→ EXERCISE TASKS:
1) In the binge-watching text, which British TV show ended one of its series on a major cliffhanger?
2) Please extract everything in the binge-watching text from "Despite this, there" down to "you to relax!", copied exactly.

On the other hand, it has been suggested that binge-watching could lead to mental health issues. For instance, A University of Texas study found that binge watchers were more likely to be depressed, lonely, and have less self-control. For some people, excessive TV watching is associated with regret, guilt, and feelings of failure because of a sense of wasted time. I’m sure you have experienced something like this before. Once you get really involved in a TV show, and watch for long periods of time, you can feel strange when you finally finish the show. I watched the Queen’s Gambit on Netflix last month, and after finishing it I felt slightly depressed, anxious, and empty!
In addition, binge-watching can cause serious physical health problems. Sitting down for long periods of time can lead to a number of health conditions including heart disease and blood clots! This has been known for many years – people who work in offices are advised to get up and walk around every hour or two! People often eat junk food and drink sugary drinks while binge-watching a show. I know I do! Watching a TV show while eating potato chips is great, but unhealthy! Furthermore, one study found that binge-watching was related to poorer sleep quality, more fatigue, and insomnia.
Despite this, there are actually some health benefits that come from binge-watching. Most notably, stress relief! According to psychiatrists, binge-watching releases a chemical in the brain, which creates a feeling of pleasure and can help people to relax and relieve stress. There are lots of stressful things in our lives – work, money, family, politics. Binge-watching can stop you from thinking about these issues and allow you to relax!
So we’ve looked at the health pros and cons of binge-watching. However, does binge-watching a show make it more fulfilling? Some people say ‘yes’ – it does make shows more fulfilling! While binge-watching, the viewer can feel the pleasure of full immersion, which is a great feeling similar to staying up all night to finish a book or project. Watching several episodes at once tends to make the story easier to follow and more enjoyable than a single episode. Shows that have multiple different storylines, complex relationships, and interesting characters are much easier to understand if you binge-watch the episodes. If you have to wait a week until the next episode… maybe you would forget some of the smaller details!
In contrast, a study found that people who watched multiple episodes of a show in one sitting reported “significantly less show enjoyment” than people who watched one episode at a time. Perhaps this is because waiting for the next episode builds excitement. Sherlock, a famous British TV show, ended one of its series on a major cliffhanger. It was so shocking that everyone was talking about the episode and trying to solve the puzzles. My friends, my teachers at school, newspapers, and even the news were talking about it for weeks. People who binge-watch the show missed out on that experience – they only had to wait 30 seconds to find out what happened.
On today’s episode, we have looked at the concept of binge-watching. More specifically, is binge watching good for you? Or bad for you? On the one hand, some people argue that binge-watching is negative because it has physical and mental health consequences and can make TV shows less fulfilling. On the other hand, others argue that bingeing can help you make relationships, relieve stress, and enjoy shows more. What do you think? What is your opinion on binge-watching? Do you prefer watching several episodes of a new show at one time or one episode per week? What other pros and cons for binge-watching can you list? Which side do you find more convincing?

Items in a dataset
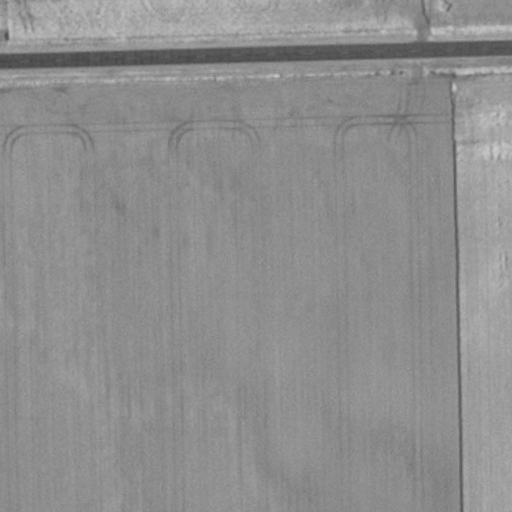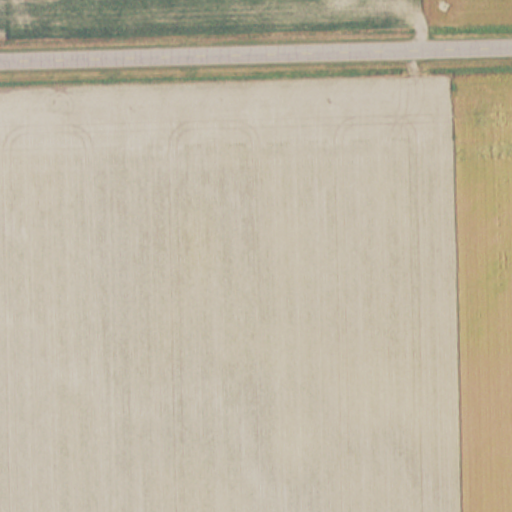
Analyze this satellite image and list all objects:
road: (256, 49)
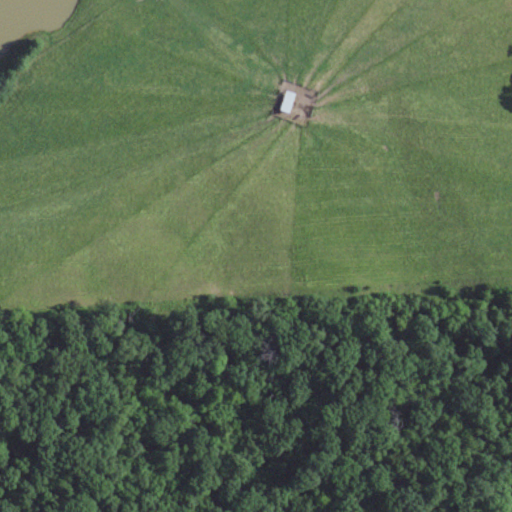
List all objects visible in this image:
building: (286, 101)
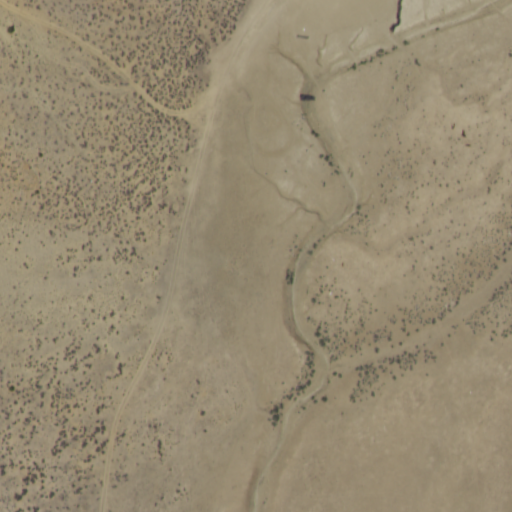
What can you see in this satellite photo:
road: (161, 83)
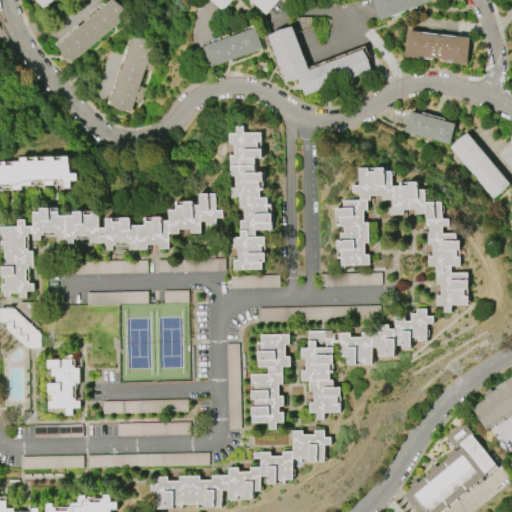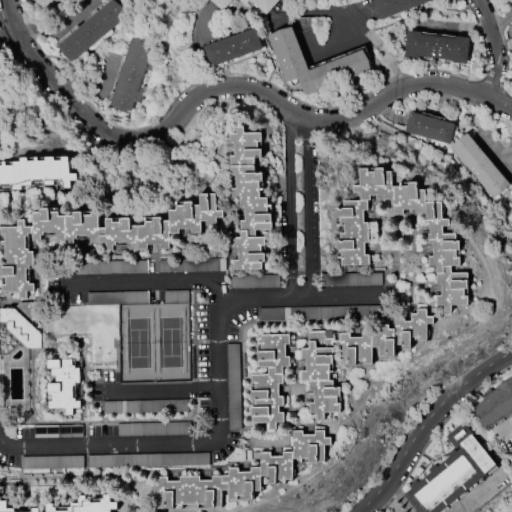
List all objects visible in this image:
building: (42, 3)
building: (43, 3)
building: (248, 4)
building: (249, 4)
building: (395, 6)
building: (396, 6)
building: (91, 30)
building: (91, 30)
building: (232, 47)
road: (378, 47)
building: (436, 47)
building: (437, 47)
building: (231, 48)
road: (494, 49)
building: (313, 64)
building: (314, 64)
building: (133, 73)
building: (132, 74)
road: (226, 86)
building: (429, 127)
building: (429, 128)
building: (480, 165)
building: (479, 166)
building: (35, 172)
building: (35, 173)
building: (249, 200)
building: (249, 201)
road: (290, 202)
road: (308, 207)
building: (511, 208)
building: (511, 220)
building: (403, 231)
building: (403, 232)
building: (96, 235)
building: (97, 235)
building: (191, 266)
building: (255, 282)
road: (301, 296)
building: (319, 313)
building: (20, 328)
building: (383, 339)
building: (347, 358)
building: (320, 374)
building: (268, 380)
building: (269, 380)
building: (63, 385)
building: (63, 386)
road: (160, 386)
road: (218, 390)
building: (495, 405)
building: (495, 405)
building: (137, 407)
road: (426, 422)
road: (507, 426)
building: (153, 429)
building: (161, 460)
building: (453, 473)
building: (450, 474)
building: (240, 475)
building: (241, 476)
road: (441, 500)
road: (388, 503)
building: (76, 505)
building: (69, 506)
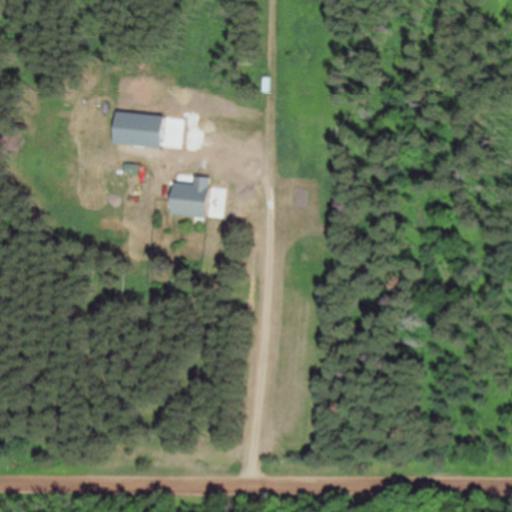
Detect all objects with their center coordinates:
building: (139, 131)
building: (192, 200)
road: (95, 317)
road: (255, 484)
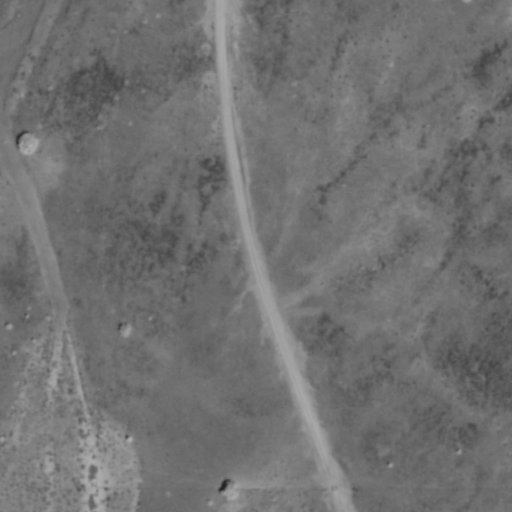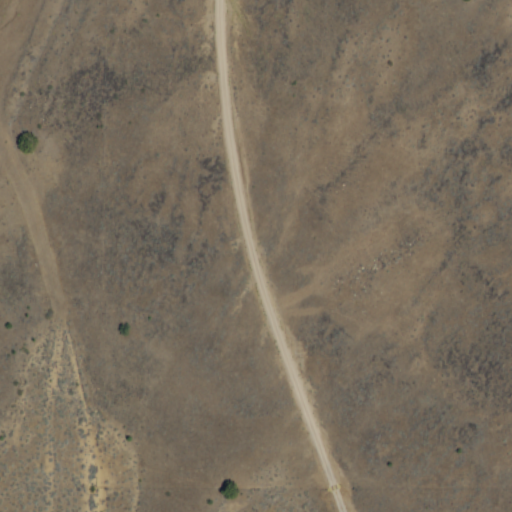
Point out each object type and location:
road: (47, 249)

---

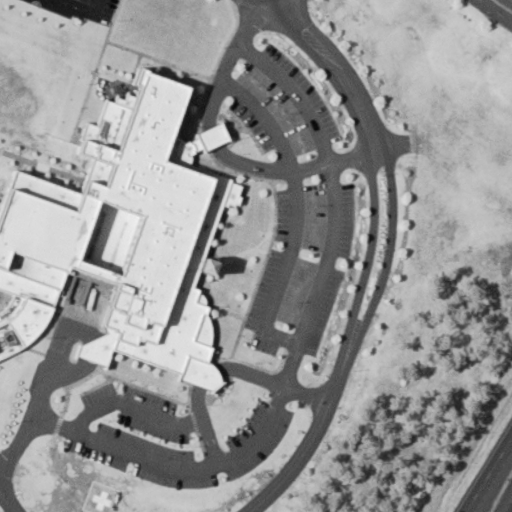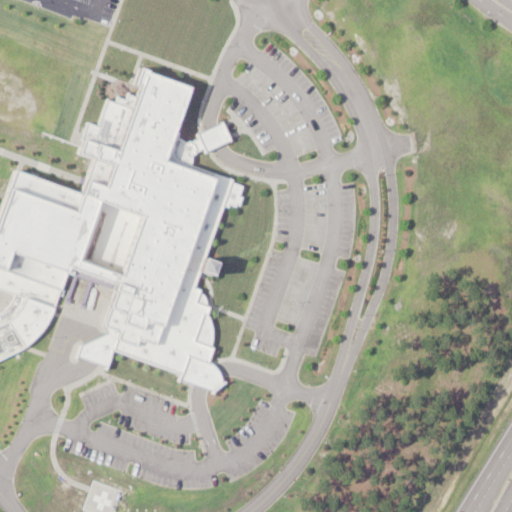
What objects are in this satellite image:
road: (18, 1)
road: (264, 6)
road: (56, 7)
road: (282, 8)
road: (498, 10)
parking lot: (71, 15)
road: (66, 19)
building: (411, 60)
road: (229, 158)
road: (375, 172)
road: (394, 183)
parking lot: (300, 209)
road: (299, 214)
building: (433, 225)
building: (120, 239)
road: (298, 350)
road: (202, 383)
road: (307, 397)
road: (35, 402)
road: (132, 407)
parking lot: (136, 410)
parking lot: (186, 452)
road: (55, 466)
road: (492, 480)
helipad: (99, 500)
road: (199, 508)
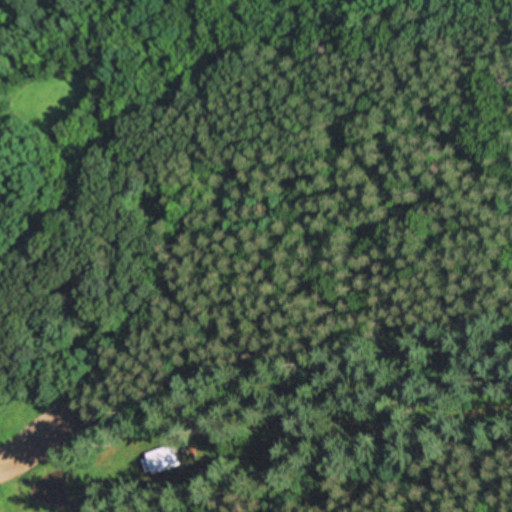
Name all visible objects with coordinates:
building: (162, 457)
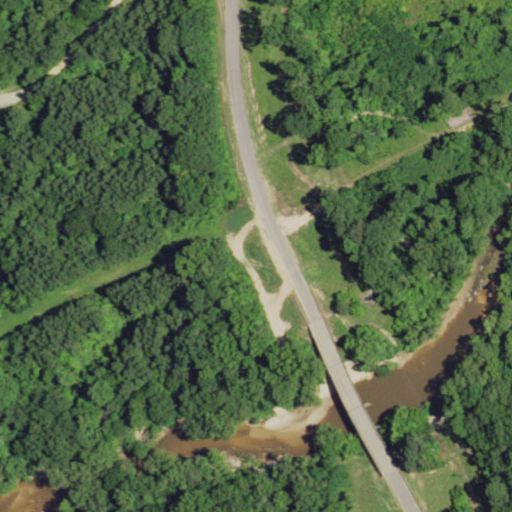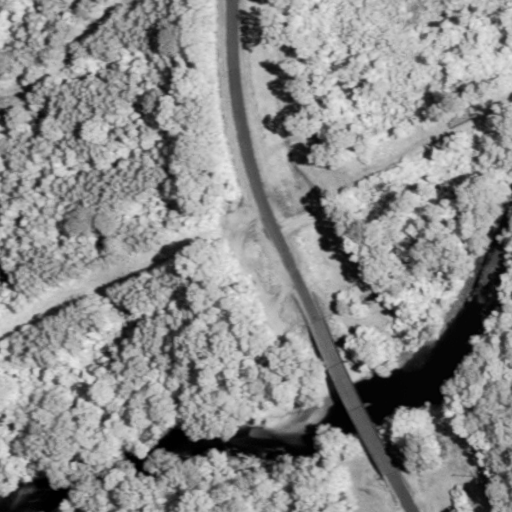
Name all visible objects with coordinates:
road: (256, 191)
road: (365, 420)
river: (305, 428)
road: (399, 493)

...

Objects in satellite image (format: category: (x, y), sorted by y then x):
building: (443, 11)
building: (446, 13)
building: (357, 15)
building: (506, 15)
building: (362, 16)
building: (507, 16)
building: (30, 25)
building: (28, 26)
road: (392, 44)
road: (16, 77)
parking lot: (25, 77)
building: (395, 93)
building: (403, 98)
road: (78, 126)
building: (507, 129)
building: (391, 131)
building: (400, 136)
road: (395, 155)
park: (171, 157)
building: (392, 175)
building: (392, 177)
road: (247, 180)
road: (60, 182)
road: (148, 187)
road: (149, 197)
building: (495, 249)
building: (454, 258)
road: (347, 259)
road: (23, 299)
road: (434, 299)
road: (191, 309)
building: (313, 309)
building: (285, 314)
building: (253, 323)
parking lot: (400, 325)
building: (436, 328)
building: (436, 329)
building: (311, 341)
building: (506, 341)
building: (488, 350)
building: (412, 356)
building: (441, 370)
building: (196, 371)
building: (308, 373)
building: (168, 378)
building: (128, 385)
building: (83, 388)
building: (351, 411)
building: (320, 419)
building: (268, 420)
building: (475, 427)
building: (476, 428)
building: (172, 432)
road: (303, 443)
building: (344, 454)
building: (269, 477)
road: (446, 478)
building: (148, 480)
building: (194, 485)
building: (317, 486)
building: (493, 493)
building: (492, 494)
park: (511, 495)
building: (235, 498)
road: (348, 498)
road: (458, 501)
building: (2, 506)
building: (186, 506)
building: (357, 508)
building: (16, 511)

→ ANSWERS PROVIDED:
1) Sherlock

2)
Despite this, there are actually some health benefits that come from binge-watching. Most notably, stress relief! According to psychiatrists, binge-watching releases a chemical in the brain, which creates a feeling of pleasure and can help people to relax and relieve stress. There are lots of stressful things in our lives – work, money, family, politics. Binge-watching can stop you from thinking about these issues and allow you to relax!